Opposition leaders say it's the state government's mismanagement of compensation funds, following March's unseasonal rains that destroyed Rs 1700 crores worth of crops in the state, which is leading to the present crisis. "The government needs to give enough compensation to the farmers so that at least rehabilitation is possible. And, farmers loans should be waived," says opposition Congress leader Ashok Gehlot, who's also the state's former chief minister.
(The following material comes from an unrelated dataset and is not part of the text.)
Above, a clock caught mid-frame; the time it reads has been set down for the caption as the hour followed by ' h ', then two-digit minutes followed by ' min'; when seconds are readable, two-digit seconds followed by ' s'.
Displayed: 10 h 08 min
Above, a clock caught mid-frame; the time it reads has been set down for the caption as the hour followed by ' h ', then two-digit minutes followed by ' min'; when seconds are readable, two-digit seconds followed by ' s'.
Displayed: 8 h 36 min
But the state's BJP government argues that it would be "overstating the case" to say that all the recent suicides have been due to crop loss. "Rs 700 crore in compensation have already reached the bank accounts of farmers," says Rajendra Singh Rathore, the government spokesman, who's also Minister of Health and Parliamentary Affairs "We have to see what suicide is due to which reason," he adds.
Still, in Fatehgarh village in Ajmer district, 22-year-old Mahendra Singh Rawat killed himself on Sunday, allegedly because he didn't get any compensation after revenue officials underestimated his crop loss.
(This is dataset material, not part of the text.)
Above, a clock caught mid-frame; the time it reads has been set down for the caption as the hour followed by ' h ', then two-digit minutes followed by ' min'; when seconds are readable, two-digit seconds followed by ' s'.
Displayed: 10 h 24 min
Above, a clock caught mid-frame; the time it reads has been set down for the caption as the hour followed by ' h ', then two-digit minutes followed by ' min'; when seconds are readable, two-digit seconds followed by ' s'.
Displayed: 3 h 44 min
Mahendra lost 30 percent of his crop of cumin and barley due to the unseasonal rains. His family had noticed he was slipping into depression. "He would say all the money we have put into the land has gone waste, but I would tell him, 'Don't worry, we will earn more, why are you getting tense,' " says Mahendra's ailing father, 46-year-old Magan Singh. His son had 3.7 acres of land, but he'd also hired several farms to grow crop on, as he had to support his parents, an eight-year-old brother and his wife.
Manoj, a 28-year-old farmer from Ramgarh village in Alwar district - who hanged himself on Monday night -- faced a crisis similar to that of Mahendra Singh's. He had hired 3.15 acres of land to farm, but with most of his crop destroyed after the unseasonal rains in March, and saddled with a loan of Rs 70,000, Manoj was more than worried. Bharti, his shattered wife, says that because they have a disabled daughter, Manoj was also worried about how he would pay for her medicines.
"We had taken five bighas of somebody else's land on hire to farm, then the crops got destroyed, and my husband was often tense after that," says Bharti, breaking down as she speaks. "His mind would wander. I often consoled him saying, 'don't worry, we will manage somehow.' but then this happened," Bharti says.
Ultimately though, even as the government and the opposition in Rajasthan quibble over why these 11 people killed themselves, it's many of the state's 68 lakh farmers and their families who continue to suffer.